▸ EXERCISE PROMPT
The expected output is the full set of entries, printed exactly, without pictures.

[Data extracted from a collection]
---+---

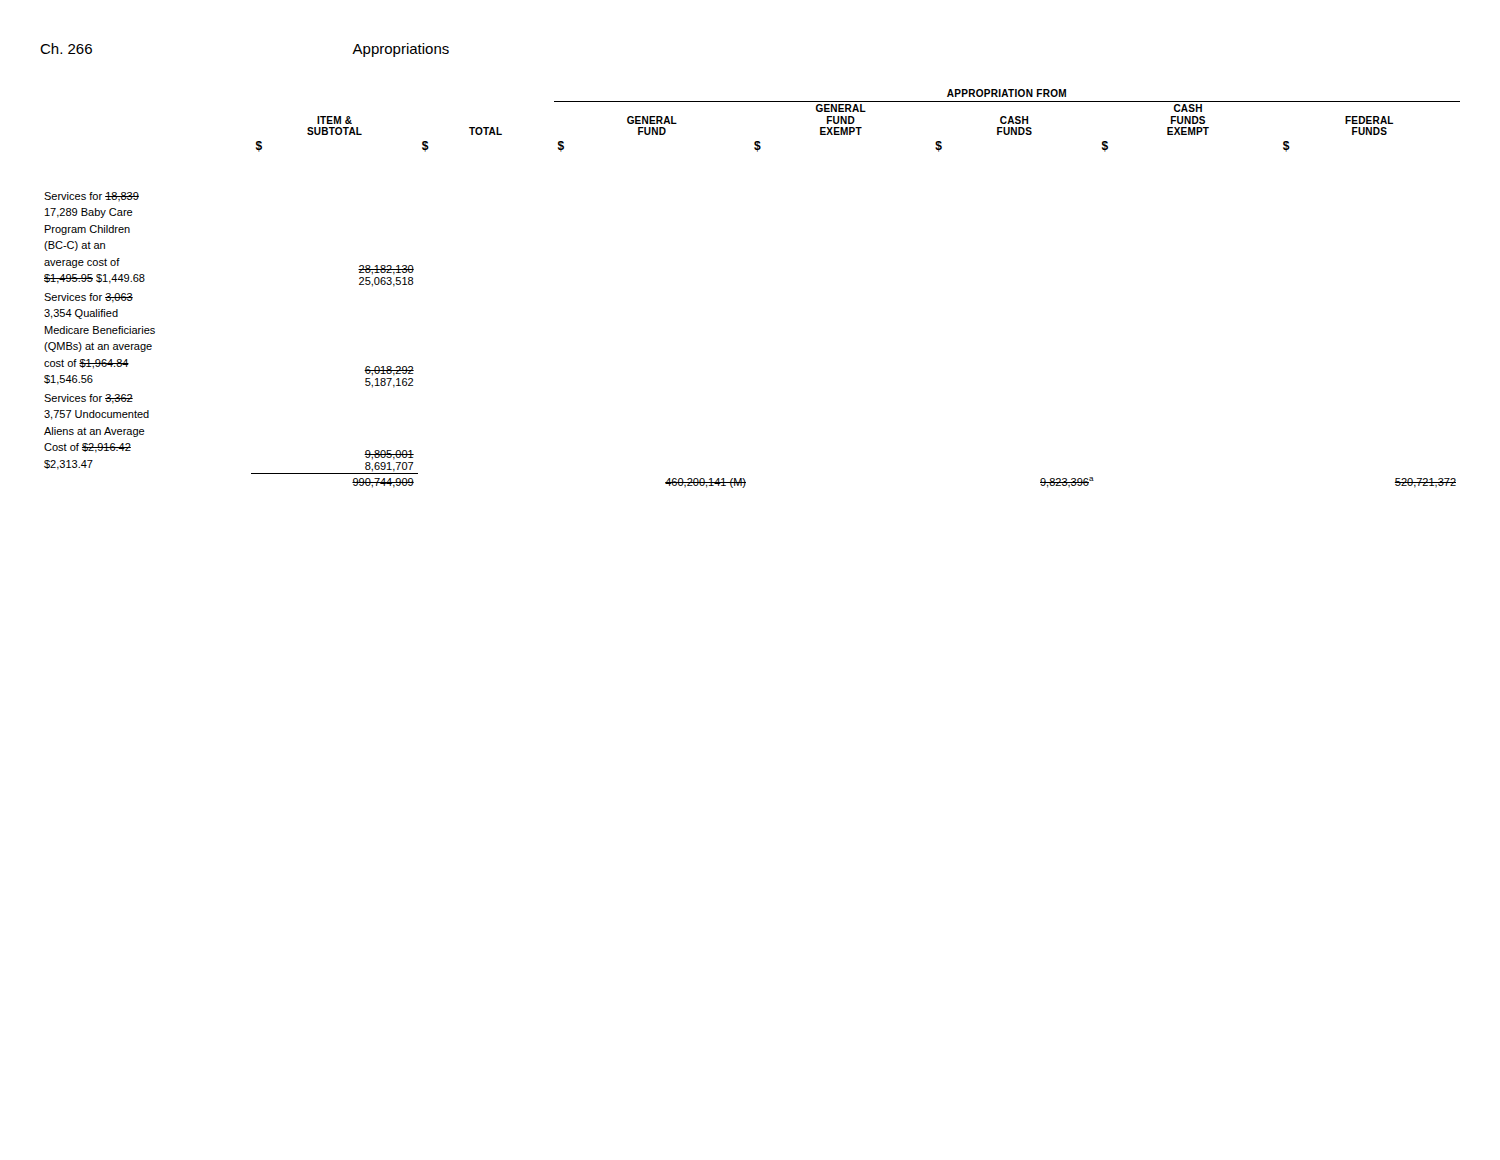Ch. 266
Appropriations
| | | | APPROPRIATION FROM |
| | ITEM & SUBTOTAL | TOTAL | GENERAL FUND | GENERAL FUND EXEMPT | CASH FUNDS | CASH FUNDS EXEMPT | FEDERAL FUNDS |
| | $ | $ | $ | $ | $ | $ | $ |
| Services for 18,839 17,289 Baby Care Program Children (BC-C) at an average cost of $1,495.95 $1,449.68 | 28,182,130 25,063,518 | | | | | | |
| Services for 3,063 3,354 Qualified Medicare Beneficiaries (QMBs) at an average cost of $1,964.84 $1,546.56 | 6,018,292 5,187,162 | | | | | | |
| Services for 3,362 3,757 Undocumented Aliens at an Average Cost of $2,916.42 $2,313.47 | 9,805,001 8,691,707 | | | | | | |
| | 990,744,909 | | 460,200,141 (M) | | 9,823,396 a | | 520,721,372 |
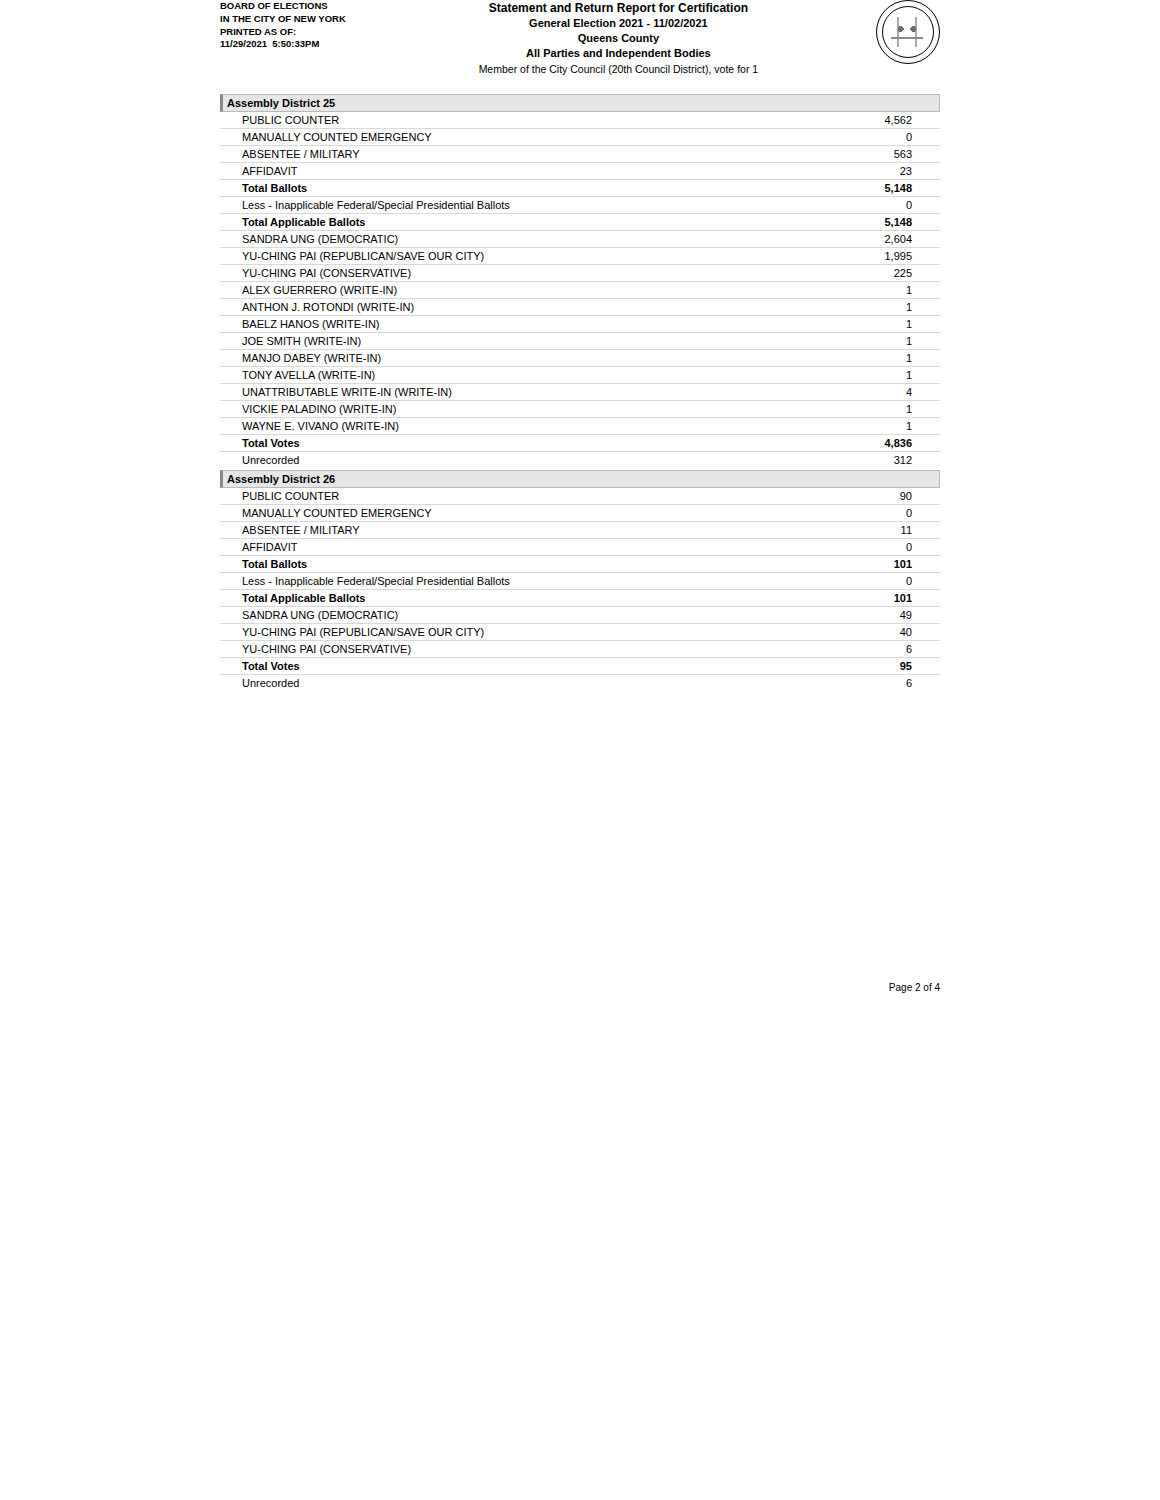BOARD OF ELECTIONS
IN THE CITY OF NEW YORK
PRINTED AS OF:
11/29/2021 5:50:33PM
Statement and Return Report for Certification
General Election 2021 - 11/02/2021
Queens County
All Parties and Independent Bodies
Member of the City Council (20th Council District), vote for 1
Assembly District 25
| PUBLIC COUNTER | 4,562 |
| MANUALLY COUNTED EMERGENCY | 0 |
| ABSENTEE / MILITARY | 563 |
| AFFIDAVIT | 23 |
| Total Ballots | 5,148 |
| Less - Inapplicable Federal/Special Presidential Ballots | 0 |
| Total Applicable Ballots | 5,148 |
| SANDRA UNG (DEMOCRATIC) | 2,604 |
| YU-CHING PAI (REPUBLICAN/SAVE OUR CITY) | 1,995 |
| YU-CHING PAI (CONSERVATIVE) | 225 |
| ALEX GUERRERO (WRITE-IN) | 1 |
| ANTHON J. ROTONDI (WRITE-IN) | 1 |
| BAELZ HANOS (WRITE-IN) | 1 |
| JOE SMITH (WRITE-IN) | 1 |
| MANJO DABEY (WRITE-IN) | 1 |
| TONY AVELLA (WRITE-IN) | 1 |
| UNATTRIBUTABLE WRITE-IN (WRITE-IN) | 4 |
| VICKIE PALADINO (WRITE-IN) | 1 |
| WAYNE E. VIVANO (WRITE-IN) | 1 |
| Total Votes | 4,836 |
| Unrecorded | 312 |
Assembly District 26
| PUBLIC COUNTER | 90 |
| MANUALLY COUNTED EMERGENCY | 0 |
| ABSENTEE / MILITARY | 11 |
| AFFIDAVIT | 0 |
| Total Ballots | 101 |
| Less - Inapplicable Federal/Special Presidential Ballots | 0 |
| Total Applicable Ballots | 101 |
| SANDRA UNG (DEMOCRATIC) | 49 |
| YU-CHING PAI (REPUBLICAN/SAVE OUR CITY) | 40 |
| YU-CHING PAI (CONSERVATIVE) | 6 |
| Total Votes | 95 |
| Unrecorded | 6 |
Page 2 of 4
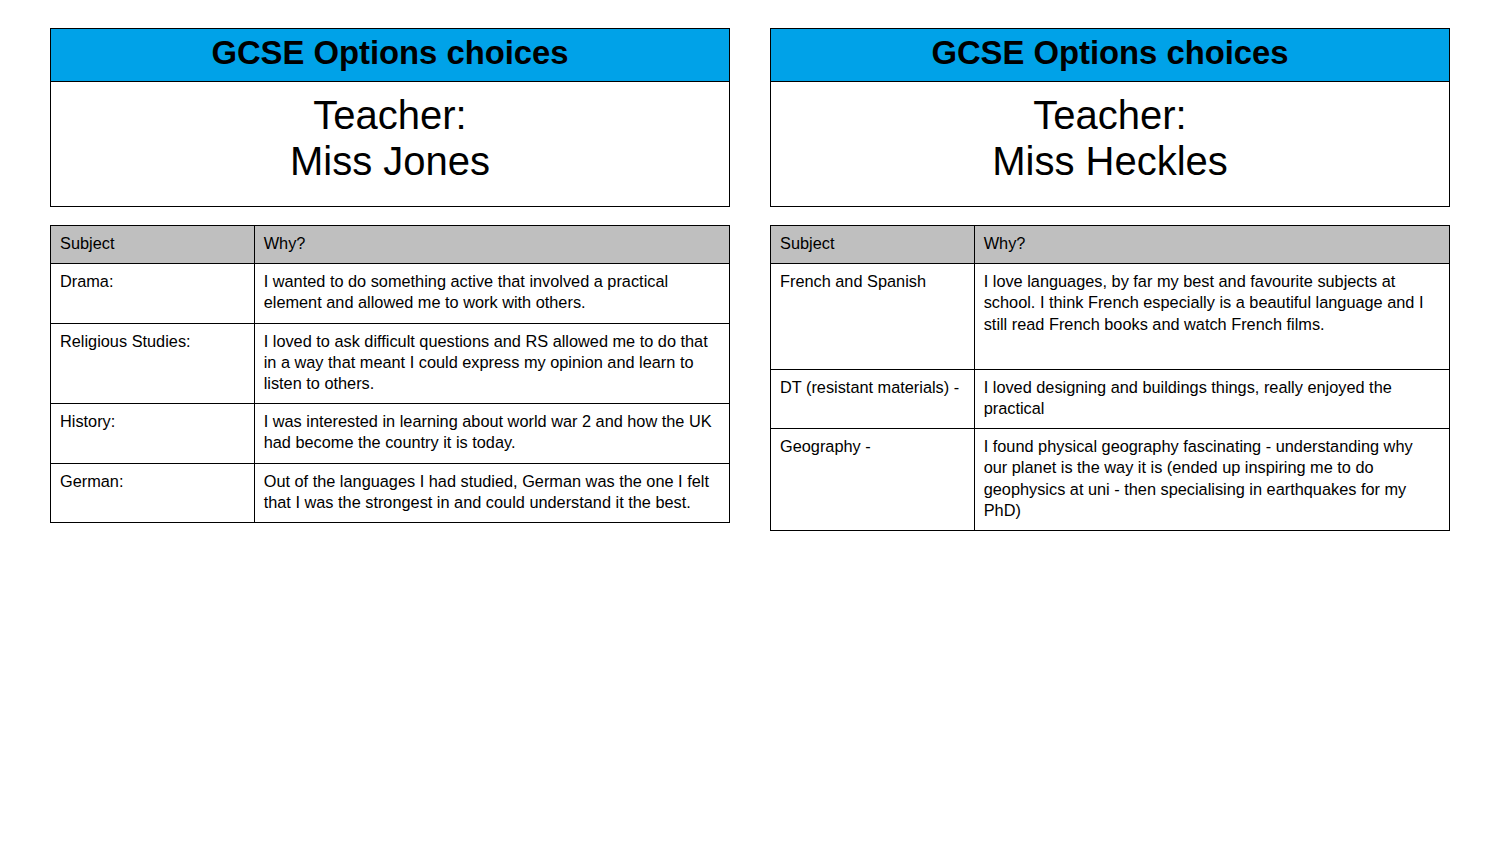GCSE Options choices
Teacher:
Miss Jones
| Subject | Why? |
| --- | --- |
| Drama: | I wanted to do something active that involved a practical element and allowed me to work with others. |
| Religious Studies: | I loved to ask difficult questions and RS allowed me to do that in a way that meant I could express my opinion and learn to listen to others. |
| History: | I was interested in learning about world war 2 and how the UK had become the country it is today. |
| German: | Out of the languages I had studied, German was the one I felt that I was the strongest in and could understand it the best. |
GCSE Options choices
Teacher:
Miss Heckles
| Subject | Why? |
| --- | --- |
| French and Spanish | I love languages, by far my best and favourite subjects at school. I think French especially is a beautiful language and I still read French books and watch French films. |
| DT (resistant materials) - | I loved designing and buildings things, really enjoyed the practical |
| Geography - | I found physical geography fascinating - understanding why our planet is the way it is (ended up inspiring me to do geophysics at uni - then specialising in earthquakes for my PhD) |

---+---

▸ OUTPUT
Ch. 266
Appropriations
| | | | APPROPRIATION FROM |
| | ITEM & SUBTOTAL | TOTAL | GENERAL FUND | GENERAL FUND EXEMPT | CASH FUNDS | CASH FUNDS EXEMPT | FEDERAL FUNDS |
| | $ | $ | $ | $ | $ | $ | $ |
| Services for 18,839 17,289 Baby Care Program Children (BC-C) at an average cost of $1,495.95 $1,449.68 | 28,182,130 25,063,518 | | | | | | |
| Services for 3,063 3,354 Qualified Medicare Beneficiaries (QMBs) at an average cost of $1,964.84 $1,546.56 | 6,018,292 5,187,162 | | | | | | |
| Services for 3,362 3,757 Undocumented Aliens at an Average Cost of $2,916.42 $2,313.47 | 9,805,001 8,691,707 | | | | | | |
| | 990,744,909 | | 460,200,141 (M) | | 9,823,396 a | | 520,721,372 |
BOARD OF ELECTIONS
IN THE CITY OF NEW YORK
PRINTED AS OF:
11/29/2021 5:50:33PM
Statement and Return Report for Certification
General Election 2021 - 11/02/2021
Queens County
All Parties and Independent Bodies
Member of the City Council (20th Council District), vote for 1
Assembly District 25
| PUBLIC COUNTER | 4,562 |
| MANUALLY COUNTED EMERGENCY | 0 |
| ABSENTEE / MILITARY | 563 |
| AFFIDAVIT | 23 |
| Total Ballots | 5,148 |
| Less - Inapplicable Federal/Special Presidential Ballots | 0 |
| Total Applicable Ballots | 5,148 |
| SANDRA UNG (DEMOCRATIC) | 2,604 |
| YU-CHING PAI (REPUBLICAN/SAVE OUR CITY) | 1,995 |
| YU-CHING PAI (CONSERVATIVE) | 225 |
| ALEX GUERRERO (WRITE-IN) | 1 |
| ANTHON J. ROTONDI (WRITE-IN) | 1 |
| BAELZ HANOS (WRITE-IN) | 1 |
| JOE SMITH (WRITE-IN) | 1 |
| MANJO DABEY (WRITE-IN) | 1 |
| TONY AVELLA (WRITE-IN) | 1 |
| UNATTRIBUTABLE WRITE-IN (WRITE-IN) | 4 |
| VICKIE PALADINO (WRITE-IN) | 1 |
| WAYNE E. VIVANO (WRITE-IN) | 1 |
| Total Votes | 4,836 |
| Unrecorded | 312 |
Assembly District 26
| PUBLIC COUNTER | 90 |
| MANUALLY COUNTED EMERGENCY | 0 |
| ABSENTEE / MILITARY | 11 |
| AFFIDAVIT | 0 |
| Total Ballots | 101 |
| Less - Inapplicable Federal/Special Presidential Ballots | 0 |
| Total Applicable Ballots | 101 |
| SANDRA UNG (DEMOCRATIC) | 49 |
| YU-CHING PAI (REPUBLICAN/SAVE OUR CITY) | 40 |
| YU-CHING PAI (CONSERVATIVE) | 6 |
| Total Votes | 95 |
| Unrecorded | 6 |
Page 2 of 4
GCSE Options choices
Teacher:
Miss Jones
| Subject | Why? |
| --- | --- |
| Drama: | I wanted to do something active that involved a practical element and allowed me to work with others. |
| Religious Studies: | I loved to ask difficult questions and RS allowed me to do that in a way that meant I could express my opinion and learn to listen to others. |
| History: | I was interested in learning about world war 2 and how the UK had become the country it is today. |
| German: | Out of the languages I had studied, German was the one I felt that I was the strongest in and could understand it the best. |
GCSE Options choices
Teacher:
Miss Heckles
| Subject | Why? |
| --- | --- |
| French and Spanish | I love languages, by far my best and favourite subjects at school. I think French especially is a beautiful language and I still read French books and watch French films. |
| DT (resistant materials) - | I loved designing and buildings things, really enjoyed the practical |
| Geography - | I found physical geography fascinating - understanding why our planet is the way it is (ended up inspiring me to do geophysics at uni - then specialising in earthquakes for my PhD) |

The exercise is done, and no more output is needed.